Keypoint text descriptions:
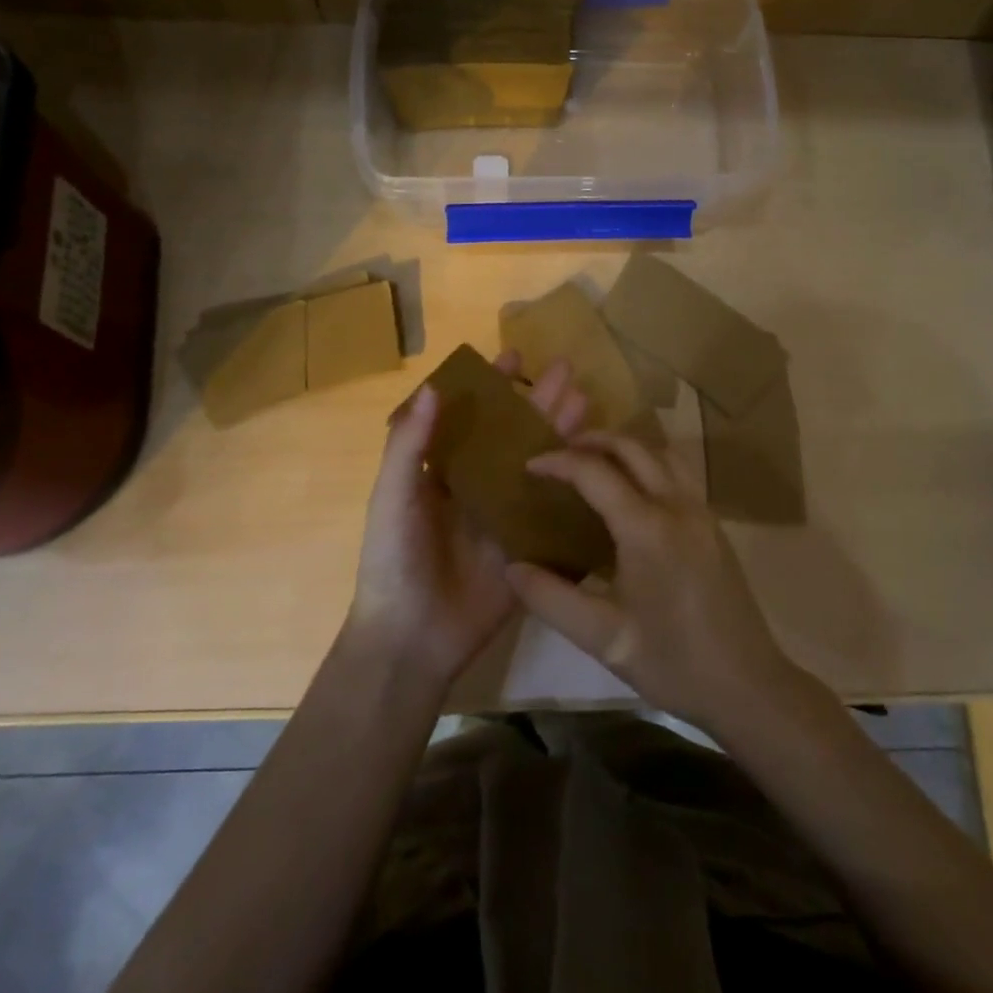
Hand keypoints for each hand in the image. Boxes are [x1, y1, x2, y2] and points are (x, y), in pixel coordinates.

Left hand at [348, 353, 589, 688]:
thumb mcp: (393, 496)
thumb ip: (410, 444)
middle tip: (567, 370)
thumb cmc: (394, 559)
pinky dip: (575, 486)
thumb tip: (433, 386)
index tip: (515, 355)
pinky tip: (598, 463)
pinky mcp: (529, 546)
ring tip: (587, 402)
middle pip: (514, 435)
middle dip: (539, 402)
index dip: (492, 386)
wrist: (412, 637)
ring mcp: (506, 515)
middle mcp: (478, 486)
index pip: (473, 416)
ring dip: (560, 434)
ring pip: (539, 464)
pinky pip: (554, 510)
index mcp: (443, 470)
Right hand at [505, 431, 807, 733]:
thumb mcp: (603, 638)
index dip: (558, 461)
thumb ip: (551, 598)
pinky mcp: (713, 524)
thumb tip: (511, 567)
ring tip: (593, 462)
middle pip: (632, 447)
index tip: (529, 465)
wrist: (747, 685)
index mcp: (647, 528)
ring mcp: (701, 511)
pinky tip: (632, 491)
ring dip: (625, 446)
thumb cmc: (672, 662)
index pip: (595, 472)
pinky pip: (678, 472)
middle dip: (592, 440)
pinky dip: (648, 463)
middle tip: (558, 452)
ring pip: (661, 453)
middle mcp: (677, 505)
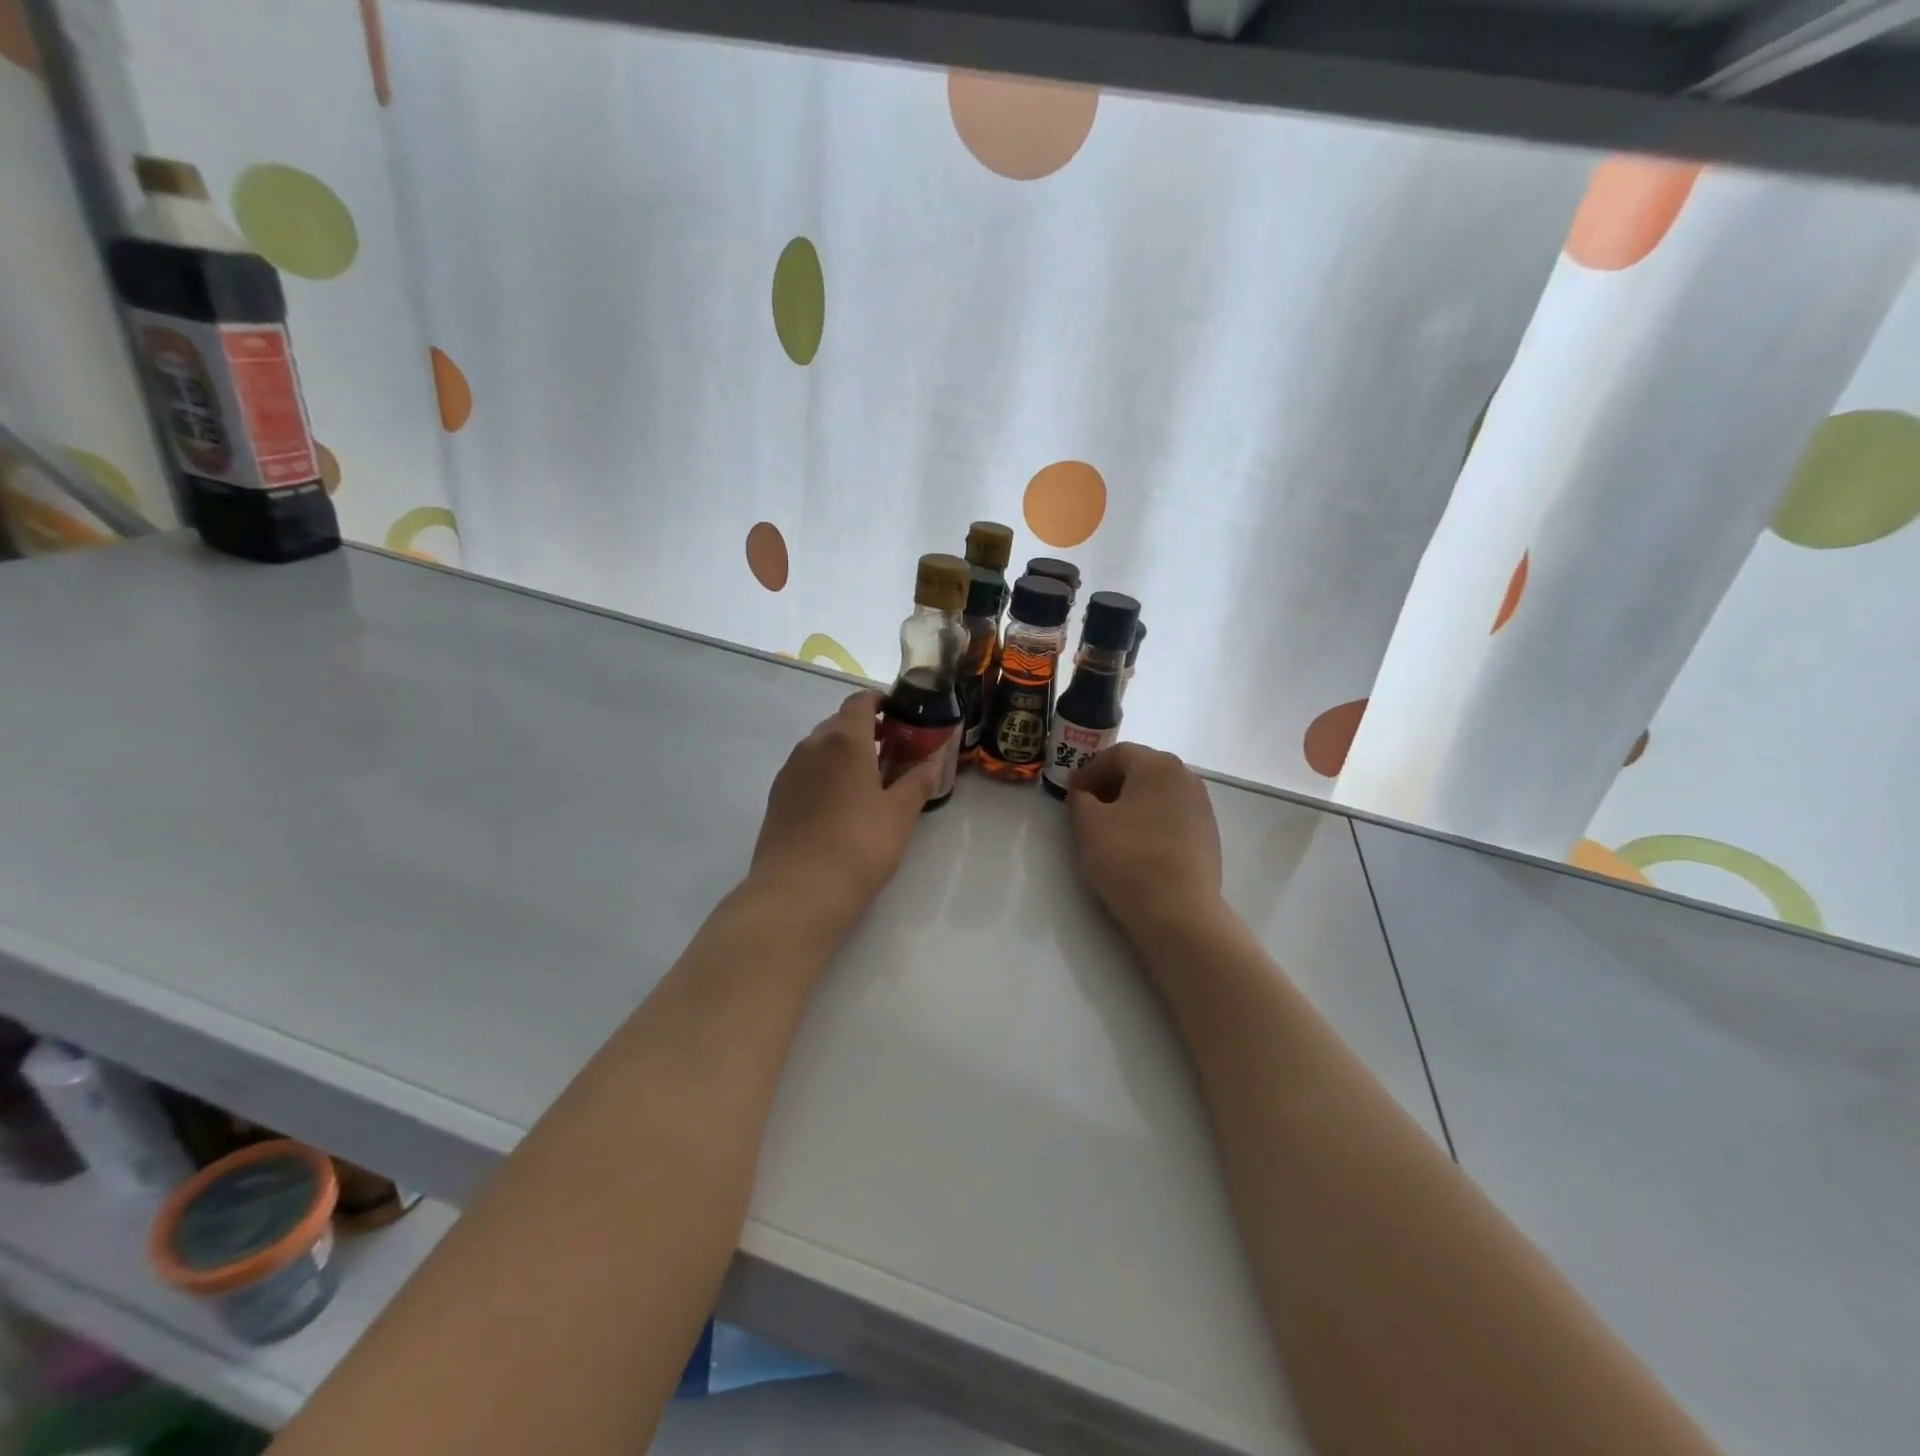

DIRECTIONS:
Return only the lines from the one containing "index tip: (529, 465)" through the last line of the entries above, exactly as written and without pictures.

WRITTEN SOLUTION:
index tip: (529, 465)
wrist: (747, 685)
index mcp: (647, 528)
ring mcp: (701, 511)
pinky tip: (632, 491)
ring dip: (625, 446)
thumb cmc: (672, 662)
index pip: (595, 472)
pinky pip: (678, 472)
middle dip: (592, 440)
pinky dip: (648, 463)
middle tip: (558, 452)
ring pip: (661, 453)
middle mcp: (677, 505)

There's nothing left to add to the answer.